1: ガーディス ★ 2018/05/17(木) 16:48:44.06 ID:CAP_USER9

 外国人技能実習生の失踪数が急増している問題を受け、受け入れ農家らが対策に頭を悩ませている。法務省のまとめでは、2017年の外国人技能実習生の失踪者数は全体で7089人と過去最多を更新。インターネット交流サイト(SNS)の普及で情報収集が容易になり、より高い報酬の職場を求めるケースが多いとみられる。(猪塚麻紀子、尾原浩子) 

 香川県坂出市の畑で、外国人技能実習生が談笑する。実習生から「パパさん」と親しげに声を掛けられるのは、木下農園の代表、木下博文さん(66)だ。 

 木下さんは四つの農業法人で野菜延べ140ヘクタールなどを栽培。1995年から実習生を受け入れ、現在はカンボジアやタイ、ラオスから30人が作業する。 

 同農園は、長年実習生を受け入れてきた経験を踏まえ、住まいやインターネット環境など生活面の整備の他、外食や旅行なども計画し、コミュニケーションを欠かさない。それでも16、17年にネパールとバングラデシュ出身の4人が失踪した。 

 地域のリーダーである木下さん。日本語のレベルが高い実習生らを地域の他の農業法人に送り、自身は実証的に新たな国からも率先して受け入れる。実績のない新しい国では制度の理解や浸透が不十分なことが、失踪が起こりやすい背景にあるのではないかとみる。 

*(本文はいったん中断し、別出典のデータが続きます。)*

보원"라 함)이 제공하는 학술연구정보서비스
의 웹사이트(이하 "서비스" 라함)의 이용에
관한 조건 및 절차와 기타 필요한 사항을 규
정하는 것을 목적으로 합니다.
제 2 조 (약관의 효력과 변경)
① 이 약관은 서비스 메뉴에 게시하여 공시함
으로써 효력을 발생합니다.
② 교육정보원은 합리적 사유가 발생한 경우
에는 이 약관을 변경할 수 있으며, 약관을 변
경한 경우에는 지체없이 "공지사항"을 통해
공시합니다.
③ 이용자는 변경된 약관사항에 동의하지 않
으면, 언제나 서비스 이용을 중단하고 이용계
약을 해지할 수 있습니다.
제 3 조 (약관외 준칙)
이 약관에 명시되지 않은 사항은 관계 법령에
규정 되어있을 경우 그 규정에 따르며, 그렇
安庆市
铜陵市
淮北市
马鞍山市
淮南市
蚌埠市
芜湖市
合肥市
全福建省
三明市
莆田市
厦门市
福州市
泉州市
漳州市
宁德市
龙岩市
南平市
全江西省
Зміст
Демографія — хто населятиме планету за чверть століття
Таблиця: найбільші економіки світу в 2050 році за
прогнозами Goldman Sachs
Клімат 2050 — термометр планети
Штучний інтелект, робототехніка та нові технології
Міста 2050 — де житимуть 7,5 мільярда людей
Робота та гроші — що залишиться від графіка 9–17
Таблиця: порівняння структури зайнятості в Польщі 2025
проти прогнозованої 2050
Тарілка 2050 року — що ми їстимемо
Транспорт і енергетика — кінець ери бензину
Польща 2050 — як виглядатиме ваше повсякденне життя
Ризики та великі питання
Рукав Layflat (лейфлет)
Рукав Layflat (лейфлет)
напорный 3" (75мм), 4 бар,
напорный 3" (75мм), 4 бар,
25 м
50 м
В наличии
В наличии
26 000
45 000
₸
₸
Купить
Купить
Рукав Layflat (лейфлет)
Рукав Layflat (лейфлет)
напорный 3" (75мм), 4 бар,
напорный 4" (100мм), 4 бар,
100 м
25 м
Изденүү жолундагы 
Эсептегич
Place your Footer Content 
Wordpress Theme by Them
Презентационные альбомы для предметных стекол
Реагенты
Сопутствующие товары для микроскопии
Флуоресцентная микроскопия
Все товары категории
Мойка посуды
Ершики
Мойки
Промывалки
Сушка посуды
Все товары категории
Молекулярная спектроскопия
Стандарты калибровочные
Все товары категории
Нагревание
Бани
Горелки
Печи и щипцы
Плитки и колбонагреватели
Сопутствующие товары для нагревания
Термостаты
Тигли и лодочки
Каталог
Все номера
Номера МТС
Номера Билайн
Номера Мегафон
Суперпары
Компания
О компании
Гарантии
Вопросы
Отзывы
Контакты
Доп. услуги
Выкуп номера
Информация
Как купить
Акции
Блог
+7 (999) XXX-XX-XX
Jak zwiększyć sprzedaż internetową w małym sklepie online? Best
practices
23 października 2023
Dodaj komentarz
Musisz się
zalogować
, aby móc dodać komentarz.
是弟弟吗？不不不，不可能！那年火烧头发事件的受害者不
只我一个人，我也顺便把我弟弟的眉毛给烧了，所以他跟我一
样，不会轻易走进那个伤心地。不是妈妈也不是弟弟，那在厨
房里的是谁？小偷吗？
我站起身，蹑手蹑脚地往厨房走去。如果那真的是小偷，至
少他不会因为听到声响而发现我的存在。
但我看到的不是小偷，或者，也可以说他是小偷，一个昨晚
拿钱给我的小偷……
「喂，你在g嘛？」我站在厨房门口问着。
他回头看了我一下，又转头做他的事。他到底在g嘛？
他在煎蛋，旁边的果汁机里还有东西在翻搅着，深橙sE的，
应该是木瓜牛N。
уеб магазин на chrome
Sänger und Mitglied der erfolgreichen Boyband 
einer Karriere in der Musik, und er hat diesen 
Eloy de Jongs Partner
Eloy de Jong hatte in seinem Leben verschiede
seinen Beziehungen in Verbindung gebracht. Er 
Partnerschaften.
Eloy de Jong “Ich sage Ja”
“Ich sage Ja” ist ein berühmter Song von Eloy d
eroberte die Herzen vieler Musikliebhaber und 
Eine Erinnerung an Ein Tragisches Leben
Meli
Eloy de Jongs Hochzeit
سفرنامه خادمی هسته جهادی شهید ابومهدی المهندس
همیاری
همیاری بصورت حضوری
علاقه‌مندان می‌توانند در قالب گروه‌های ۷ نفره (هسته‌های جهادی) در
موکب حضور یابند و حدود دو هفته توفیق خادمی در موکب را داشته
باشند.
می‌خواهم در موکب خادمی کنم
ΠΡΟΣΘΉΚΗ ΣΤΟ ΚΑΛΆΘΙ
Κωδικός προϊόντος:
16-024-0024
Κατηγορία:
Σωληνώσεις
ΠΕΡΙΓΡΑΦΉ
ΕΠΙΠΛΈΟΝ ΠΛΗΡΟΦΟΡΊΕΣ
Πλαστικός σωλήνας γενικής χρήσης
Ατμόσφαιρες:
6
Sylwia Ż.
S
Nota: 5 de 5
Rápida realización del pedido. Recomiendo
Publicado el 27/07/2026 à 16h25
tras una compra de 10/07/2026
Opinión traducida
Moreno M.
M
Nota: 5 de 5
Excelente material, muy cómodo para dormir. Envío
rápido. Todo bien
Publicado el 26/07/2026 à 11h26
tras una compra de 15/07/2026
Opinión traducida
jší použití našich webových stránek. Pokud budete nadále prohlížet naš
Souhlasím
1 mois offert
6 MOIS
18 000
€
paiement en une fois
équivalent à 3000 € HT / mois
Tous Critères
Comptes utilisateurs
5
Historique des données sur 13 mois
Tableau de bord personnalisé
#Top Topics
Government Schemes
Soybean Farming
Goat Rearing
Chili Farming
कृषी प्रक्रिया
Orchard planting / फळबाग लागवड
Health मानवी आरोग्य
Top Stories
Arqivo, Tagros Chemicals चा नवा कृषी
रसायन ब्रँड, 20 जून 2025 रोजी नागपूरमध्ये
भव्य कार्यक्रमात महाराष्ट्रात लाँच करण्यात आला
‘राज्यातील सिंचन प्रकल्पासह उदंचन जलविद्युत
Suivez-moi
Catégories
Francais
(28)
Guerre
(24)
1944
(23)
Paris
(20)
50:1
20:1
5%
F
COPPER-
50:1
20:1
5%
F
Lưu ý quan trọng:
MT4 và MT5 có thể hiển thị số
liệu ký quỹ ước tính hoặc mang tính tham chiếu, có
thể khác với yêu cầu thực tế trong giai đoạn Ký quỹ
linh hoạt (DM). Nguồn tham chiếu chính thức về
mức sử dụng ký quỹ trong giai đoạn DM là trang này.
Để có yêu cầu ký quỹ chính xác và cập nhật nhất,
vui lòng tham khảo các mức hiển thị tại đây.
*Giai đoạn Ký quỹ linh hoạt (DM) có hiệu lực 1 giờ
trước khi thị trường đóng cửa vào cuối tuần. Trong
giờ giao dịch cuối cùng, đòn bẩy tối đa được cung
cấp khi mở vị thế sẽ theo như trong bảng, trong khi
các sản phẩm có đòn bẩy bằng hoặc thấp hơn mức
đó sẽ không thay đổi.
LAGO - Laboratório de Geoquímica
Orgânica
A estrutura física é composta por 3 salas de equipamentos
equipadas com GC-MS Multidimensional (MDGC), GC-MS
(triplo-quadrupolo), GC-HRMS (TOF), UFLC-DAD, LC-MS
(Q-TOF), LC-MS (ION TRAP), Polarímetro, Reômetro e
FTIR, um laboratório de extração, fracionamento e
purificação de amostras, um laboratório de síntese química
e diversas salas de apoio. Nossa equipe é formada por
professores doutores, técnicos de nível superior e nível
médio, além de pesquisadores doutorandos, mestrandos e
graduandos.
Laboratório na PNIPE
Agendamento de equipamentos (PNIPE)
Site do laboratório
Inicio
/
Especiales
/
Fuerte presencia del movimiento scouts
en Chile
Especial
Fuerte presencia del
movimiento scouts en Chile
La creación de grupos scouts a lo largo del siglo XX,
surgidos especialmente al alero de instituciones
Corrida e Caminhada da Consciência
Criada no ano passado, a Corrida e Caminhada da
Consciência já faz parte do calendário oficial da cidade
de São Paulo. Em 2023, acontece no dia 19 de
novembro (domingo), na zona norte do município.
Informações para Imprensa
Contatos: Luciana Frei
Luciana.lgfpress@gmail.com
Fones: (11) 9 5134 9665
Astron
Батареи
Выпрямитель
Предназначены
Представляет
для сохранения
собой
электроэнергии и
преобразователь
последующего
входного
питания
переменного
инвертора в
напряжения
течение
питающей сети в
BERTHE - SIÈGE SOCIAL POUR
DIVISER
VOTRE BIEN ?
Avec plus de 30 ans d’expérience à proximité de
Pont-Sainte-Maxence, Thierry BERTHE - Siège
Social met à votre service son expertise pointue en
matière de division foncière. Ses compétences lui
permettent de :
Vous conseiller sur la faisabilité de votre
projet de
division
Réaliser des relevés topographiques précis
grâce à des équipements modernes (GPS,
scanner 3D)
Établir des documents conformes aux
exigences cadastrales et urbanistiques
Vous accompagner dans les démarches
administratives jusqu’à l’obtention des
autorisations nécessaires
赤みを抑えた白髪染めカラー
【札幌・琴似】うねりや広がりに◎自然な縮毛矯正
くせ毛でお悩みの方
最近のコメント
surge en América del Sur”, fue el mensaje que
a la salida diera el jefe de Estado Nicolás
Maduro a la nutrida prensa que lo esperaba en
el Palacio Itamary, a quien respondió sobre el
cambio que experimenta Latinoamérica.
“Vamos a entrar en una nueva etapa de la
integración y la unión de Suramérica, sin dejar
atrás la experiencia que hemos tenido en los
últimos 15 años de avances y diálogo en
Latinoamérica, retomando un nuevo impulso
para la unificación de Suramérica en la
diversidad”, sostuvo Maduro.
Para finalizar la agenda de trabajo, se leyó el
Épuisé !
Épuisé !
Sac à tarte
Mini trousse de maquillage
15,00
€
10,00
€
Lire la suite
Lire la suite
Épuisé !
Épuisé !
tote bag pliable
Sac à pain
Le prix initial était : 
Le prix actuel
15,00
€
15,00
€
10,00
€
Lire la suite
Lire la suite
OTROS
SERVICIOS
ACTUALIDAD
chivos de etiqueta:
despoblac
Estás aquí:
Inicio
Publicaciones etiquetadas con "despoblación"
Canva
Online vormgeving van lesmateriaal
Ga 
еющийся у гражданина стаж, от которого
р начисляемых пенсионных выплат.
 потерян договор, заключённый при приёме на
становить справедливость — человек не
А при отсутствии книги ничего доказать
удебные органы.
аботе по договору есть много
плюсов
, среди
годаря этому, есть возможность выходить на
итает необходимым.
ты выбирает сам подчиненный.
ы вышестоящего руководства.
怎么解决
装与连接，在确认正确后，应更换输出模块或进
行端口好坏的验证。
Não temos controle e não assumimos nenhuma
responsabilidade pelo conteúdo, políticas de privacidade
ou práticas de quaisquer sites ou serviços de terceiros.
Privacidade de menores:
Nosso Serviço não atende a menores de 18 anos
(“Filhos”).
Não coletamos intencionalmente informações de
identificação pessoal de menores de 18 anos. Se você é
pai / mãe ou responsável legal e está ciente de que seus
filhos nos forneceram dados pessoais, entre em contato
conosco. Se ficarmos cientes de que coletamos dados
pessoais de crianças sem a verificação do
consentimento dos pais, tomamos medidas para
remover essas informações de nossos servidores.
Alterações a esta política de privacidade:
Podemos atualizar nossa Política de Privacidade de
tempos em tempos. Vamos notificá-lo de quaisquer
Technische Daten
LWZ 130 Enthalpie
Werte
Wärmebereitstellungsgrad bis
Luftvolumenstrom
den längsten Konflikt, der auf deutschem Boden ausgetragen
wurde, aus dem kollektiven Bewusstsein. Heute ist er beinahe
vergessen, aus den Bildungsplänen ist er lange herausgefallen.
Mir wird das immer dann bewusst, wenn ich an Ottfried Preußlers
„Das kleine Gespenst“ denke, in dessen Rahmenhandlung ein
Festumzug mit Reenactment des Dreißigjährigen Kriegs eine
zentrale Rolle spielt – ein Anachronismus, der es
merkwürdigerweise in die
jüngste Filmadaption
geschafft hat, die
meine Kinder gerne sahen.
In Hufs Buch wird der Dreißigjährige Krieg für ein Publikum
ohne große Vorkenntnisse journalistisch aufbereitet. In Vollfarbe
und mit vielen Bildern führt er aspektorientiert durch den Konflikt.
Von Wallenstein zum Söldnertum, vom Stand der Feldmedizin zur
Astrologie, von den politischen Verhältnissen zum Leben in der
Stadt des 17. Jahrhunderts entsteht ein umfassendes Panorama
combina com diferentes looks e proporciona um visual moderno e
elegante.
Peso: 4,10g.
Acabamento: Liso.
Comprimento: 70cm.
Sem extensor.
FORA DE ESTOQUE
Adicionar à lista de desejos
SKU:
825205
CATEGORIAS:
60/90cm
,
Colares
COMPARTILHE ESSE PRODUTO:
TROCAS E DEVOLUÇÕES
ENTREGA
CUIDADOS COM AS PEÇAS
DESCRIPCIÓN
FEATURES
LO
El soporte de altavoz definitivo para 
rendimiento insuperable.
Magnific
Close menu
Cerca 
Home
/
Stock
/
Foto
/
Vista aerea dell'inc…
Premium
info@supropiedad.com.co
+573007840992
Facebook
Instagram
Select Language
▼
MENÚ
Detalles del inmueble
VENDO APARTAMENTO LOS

 なぜ、失踪するのか。「もっと時給の良い所で働きませんか、とたくさん誘われる。嘘ばかりだと知っているけれど、だまされる人もいるね」と同農園で働くカンボジア出身のニーシナトさん(25)は明かす。ニーシナトさんは、誰もがスマートフォンを所有するようになり、SNSでブローカーに誘われやすくなっているとみる。 

 同農園も含め県内29の農業法人が参画する監理団体「アグリ事業協同組合」は「失踪は人権侵害の事例がクローズアップされがちだが、県内の農業法人は相当配慮している。ブローカーの誘いに乗って失踪した後、相当ひどい環境で働かされているのではないか」と心配する。木下さんは「技術を伝えたい気持ちは大前提だが、実習生がいなければ経営が成り立たない現実もある。今後、失踪しない体制をどう構築するか、農家にとって切実な問題」と主張する。 

 長年、実習生を受け入れてきた長野県JA佐久浅間管内では、研修後にビザが残っていることから、雇用先の農家の住所が明記された在留カードを使い再入国しているケースが発覚したことがあった。同JA海外農業研修推進部局は「入国管理局にたびたび相談していた。政府の新たな対応により、失踪者が減ることに期待するしかない」と話す。 

 関東の監理団体の担当者は「日本語のレベルが高い人材は都会のコンビニなど他業界に行ってしまう」と現状を嘆く。新潟県の農業法人で働くベトナム人の実習生は「農業より飲食店で働く方が環境が良いとよく聞いた。失踪に抵抗ない仲間もいる」と打ち明ける。 

 失踪については、一部の劣悪な受け入れ実態が報道でクローズアップされることが多いが、法務省によると、近年はより高い報酬の職場を求め、研修期間を過ぎても日本で働きたいと失踪するケースが目立つという。 

 全国農業会議所によると、失踪者を国別で見るとかつては中国が大半だったが、近年はベトナム、ミャンマー、ラオスなどが目立つ。新興国は実習生制度の趣旨が浸透していない上、想定以上に日本で言葉が通じないなど、実習環境のミスマッチが起きやすいという。